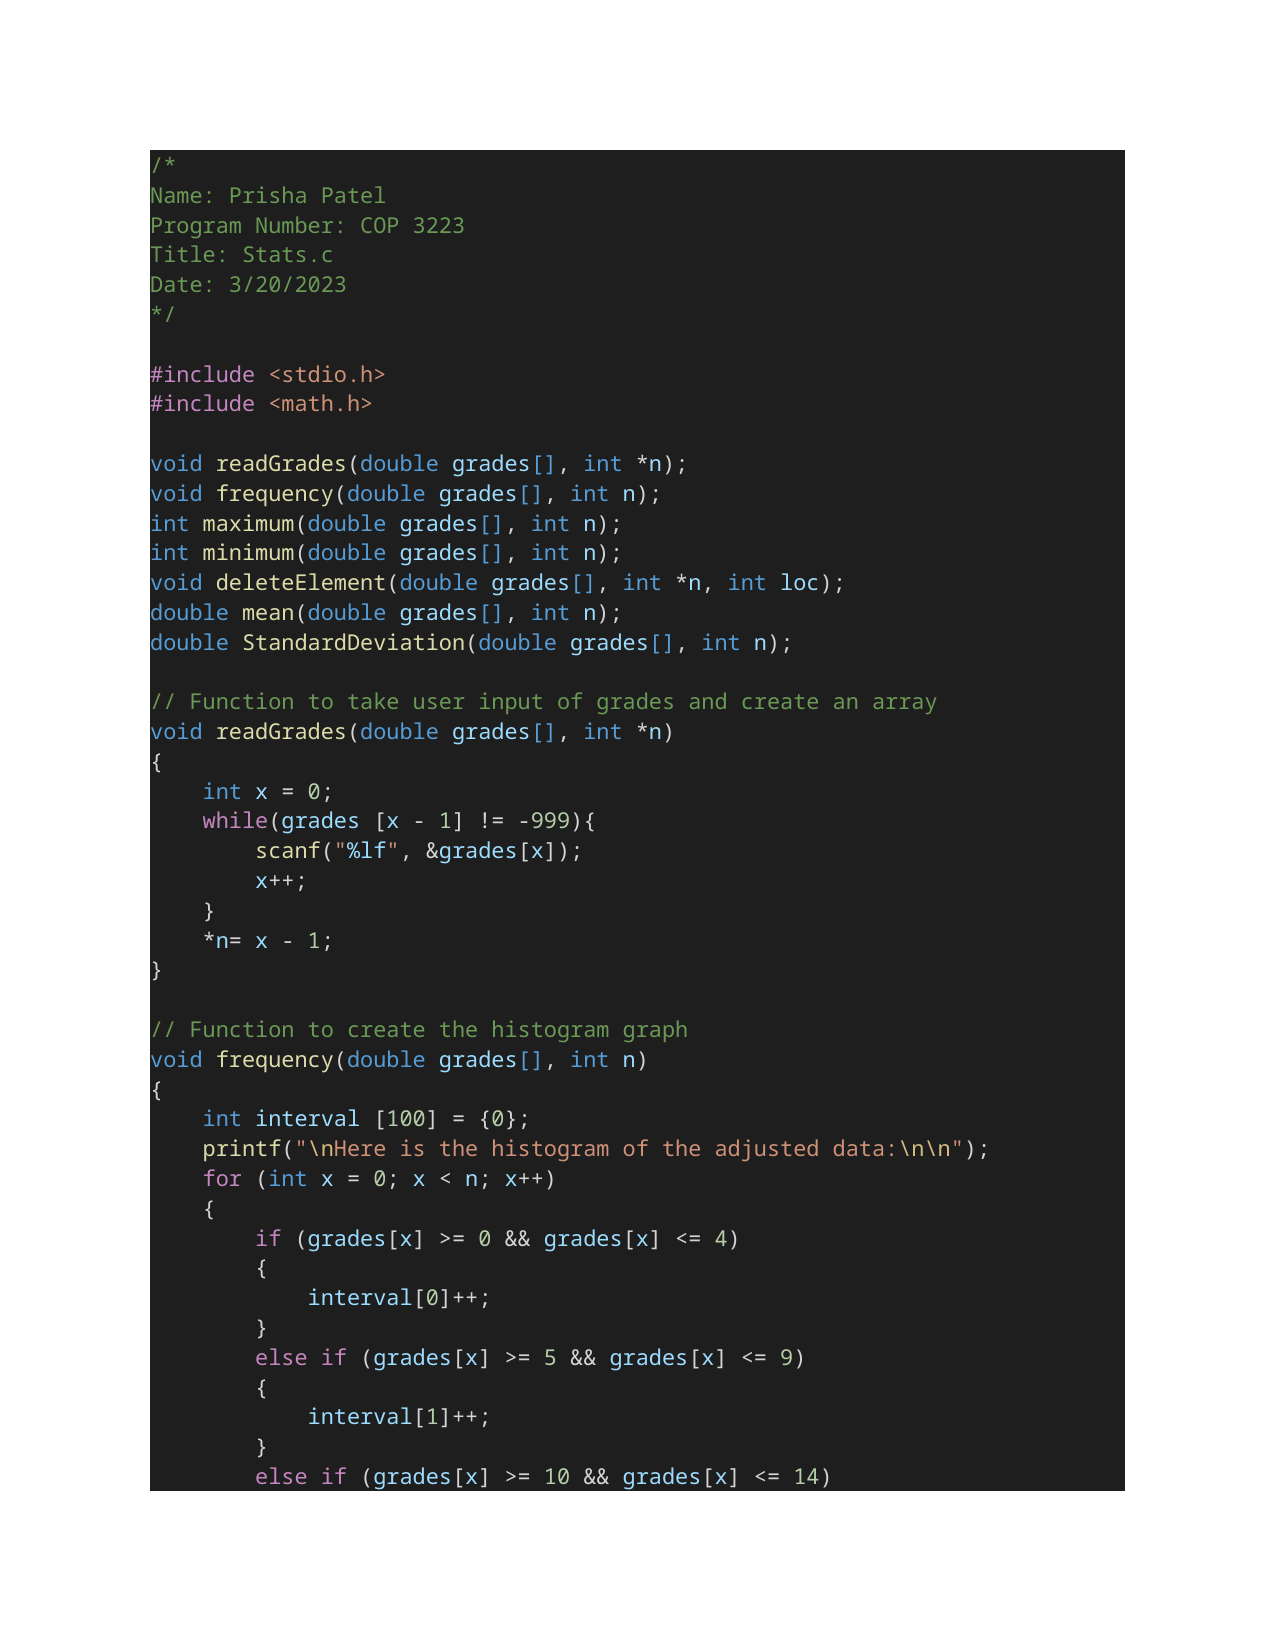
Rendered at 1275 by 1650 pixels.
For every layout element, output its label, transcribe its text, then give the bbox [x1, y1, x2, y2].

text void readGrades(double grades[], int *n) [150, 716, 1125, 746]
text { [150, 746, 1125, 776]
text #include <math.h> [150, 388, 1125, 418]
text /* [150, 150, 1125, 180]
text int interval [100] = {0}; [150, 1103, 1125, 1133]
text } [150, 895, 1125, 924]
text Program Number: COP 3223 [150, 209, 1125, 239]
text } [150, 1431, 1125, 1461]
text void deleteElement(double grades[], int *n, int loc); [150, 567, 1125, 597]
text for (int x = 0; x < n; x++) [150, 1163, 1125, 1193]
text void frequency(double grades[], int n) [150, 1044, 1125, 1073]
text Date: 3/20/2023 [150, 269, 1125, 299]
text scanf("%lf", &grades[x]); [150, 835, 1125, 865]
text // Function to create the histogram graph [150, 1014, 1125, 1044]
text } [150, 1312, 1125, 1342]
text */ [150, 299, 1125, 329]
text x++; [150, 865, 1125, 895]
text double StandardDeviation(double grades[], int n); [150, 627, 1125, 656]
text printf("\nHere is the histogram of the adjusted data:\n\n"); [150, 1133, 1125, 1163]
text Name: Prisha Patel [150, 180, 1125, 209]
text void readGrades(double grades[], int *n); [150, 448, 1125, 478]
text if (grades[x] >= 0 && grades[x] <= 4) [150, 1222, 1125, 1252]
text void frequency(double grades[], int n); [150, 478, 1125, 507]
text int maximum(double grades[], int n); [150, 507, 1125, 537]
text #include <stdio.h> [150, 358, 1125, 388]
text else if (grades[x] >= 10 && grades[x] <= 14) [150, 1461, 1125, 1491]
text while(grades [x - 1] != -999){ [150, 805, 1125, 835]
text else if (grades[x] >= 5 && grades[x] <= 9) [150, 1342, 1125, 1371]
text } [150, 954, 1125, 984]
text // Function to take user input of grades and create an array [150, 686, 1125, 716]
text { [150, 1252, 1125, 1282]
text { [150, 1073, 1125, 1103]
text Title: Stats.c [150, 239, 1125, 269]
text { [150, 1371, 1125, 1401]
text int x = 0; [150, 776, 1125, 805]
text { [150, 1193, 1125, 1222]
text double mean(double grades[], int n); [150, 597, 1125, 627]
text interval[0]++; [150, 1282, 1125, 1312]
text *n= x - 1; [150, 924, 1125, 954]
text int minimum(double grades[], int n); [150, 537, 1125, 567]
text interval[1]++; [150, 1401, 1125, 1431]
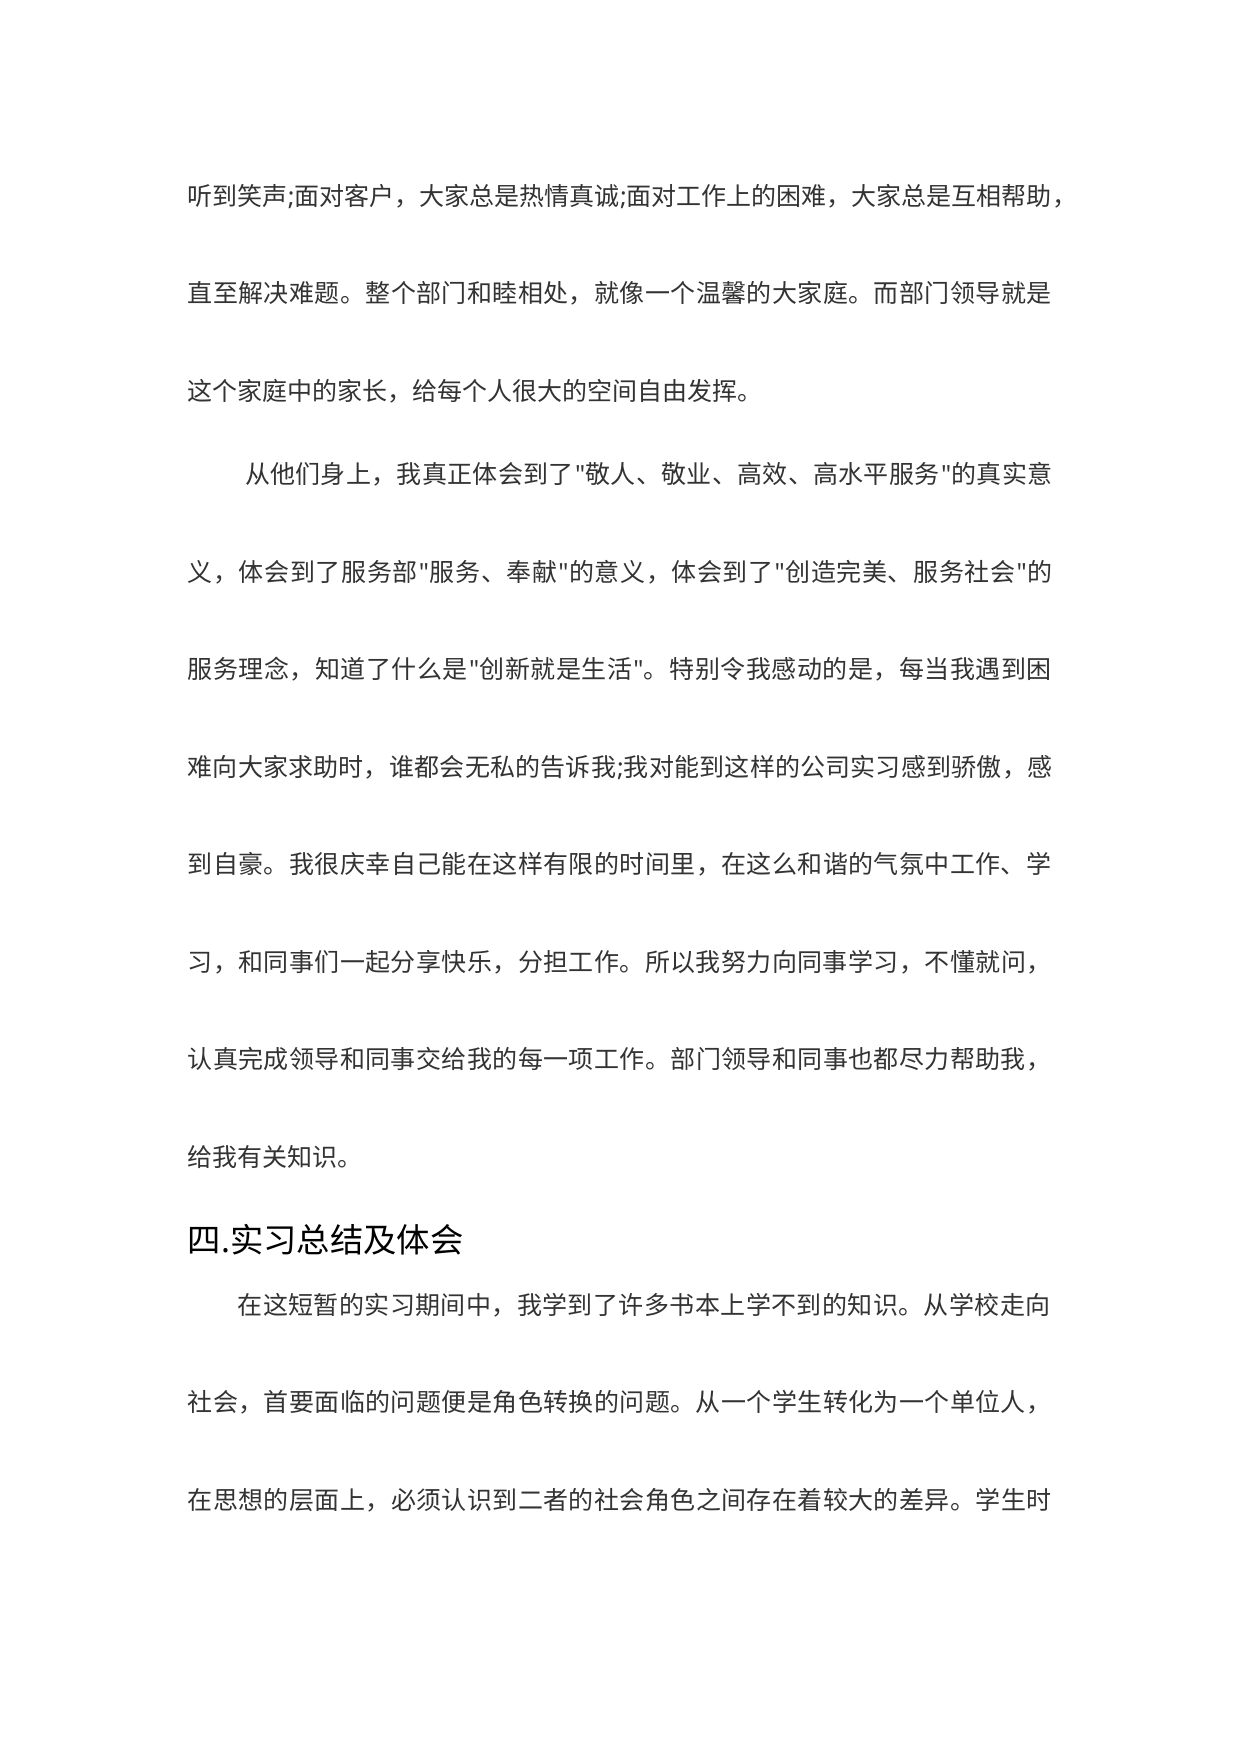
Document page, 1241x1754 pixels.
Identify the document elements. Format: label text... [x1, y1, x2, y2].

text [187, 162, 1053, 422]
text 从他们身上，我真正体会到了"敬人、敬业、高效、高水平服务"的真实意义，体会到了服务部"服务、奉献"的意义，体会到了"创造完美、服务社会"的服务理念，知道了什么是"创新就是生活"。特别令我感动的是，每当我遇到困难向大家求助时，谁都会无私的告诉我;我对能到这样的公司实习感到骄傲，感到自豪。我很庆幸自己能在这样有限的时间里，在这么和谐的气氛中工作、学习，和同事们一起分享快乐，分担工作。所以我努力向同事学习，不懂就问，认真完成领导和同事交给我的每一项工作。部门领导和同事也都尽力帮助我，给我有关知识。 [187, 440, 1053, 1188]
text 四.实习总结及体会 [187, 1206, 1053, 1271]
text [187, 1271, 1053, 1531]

· · ·

Exercise. Could you give the listing again exactly as it stands, minus any pictures?

Reply.
Rendered at 1275 by 1650 pixels.
For every layout element, output its label, transcribe its text, then give the bbox [x1, y1, x2, y2].

text void readGrades(double grades[], int *n) [150, 716, 1125, 746]
text { [150, 746, 1125, 776]
text #include <math.h> [150, 388, 1125, 418]
text /* [150, 150, 1125, 180]
text int interval [100] = {0}; [150, 1103, 1125, 1133]
text } [150, 895, 1125, 924]
text Program Number: COP 3223 [150, 209, 1125, 239]
text } [150, 1431, 1125, 1461]
text void deleteElement(double grades[], int *n, int loc); [150, 567, 1125, 597]
text for (int x = 0; x < n; x++) [150, 1163, 1125, 1193]
text void frequency(double grades[], int n) [150, 1044, 1125, 1073]
text Date: 3/20/2023 [150, 269, 1125, 299]
text scanf("%lf", &grades[x]); [150, 835, 1125, 865]
text // Function to create the histogram graph [150, 1014, 1125, 1044]
text } [150, 1312, 1125, 1342]
text */ [150, 299, 1125, 329]
text x++; [150, 865, 1125, 895]
text double StandardDeviation(double grades[], int n); [150, 627, 1125, 656]
text printf("\nHere is the histogram of the adjusted data:\n\n"); [150, 1133, 1125, 1163]
text Name: Prisha Patel [150, 180, 1125, 209]
text void readGrades(double grades[], int *n); [150, 448, 1125, 478]
text if (grades[x] >= 0 && grades[x] <= 4) [150, 1222, 1125, 1252]
text void frequency(double grades[], int n); [150, 478, 1125, 507]
text int maximum(double grades[], int n); [150, 507, 1125, 537]
text #include <stdio.h> [150, 358, 1125, 388]
text else if (grades[x] >= 10 && grades[x] <= 14) [150, 1461, 1125, 1491]
text while(grades [x - 1] != -999){ [150, 805, 1125, 835]
text else if (grades[x] >= 5 && grades[x] <= 9) [150, 1342, 1125, 1371]
text } [150, 954, 1125, 984]
text // Function to take user input of grades and create an array [150, 686, 1125, 716]
text { [150, 1252, 1125, 1282]
text { [150, 1073, 1125, 1103]
text Title: Stats.c [150, 239, 1125, 269]
text { [150, 1371, 1125, 1401]
text int x = 0; [150, 776, 1125, 805]
text { [150, 1193, 1125, 1222]
text double mean(double grades[], int n); [150, 597, 1125, 627]
text interval[0]++; [150, 1282, 1125, 1312]
text *n= x - 1; [150, 924, 1125, 954]
text int minimum(double grades[], int n); [150, 537, 1125, 567]
text interval[1]++; [150, 1401, 1125, 1431]
Document page, 1241x1754 pixels.
Identify the document elements. Format: label text... [x1, y1, x2, y2].

text [187, 162, 1053, 422]
text 从他们身上，我真正体会到了"敬人、敬业、高效、高水平服务"的真实意义，体会到了服务部"服务、奉献"的意义，体会到了"创造完美、服务社会"的服务理念，知道了什么是"创新就是生活"。特别令我感动的是，每当我遇到困难向大家求助时，谁都会无私的告诉我;我对能到这样的公司实习感到骄傲，感到自豪。我很庆幸自己能在这样有限的时间里，在这么和谐的气氛中工作、学习，和同事们一起分享快乐，分担工作。所以我努力向同事学习，不懂就问，认真完成领导和同事交给我的每一项工作。部门领导和同事也都尽力帮助我，给我有关知识。 [187, 440, 1053, 1188]
text 四.实习总结及体会 [187, 1206, 1053, 1271]
text [187, 1271, 1053, 1531]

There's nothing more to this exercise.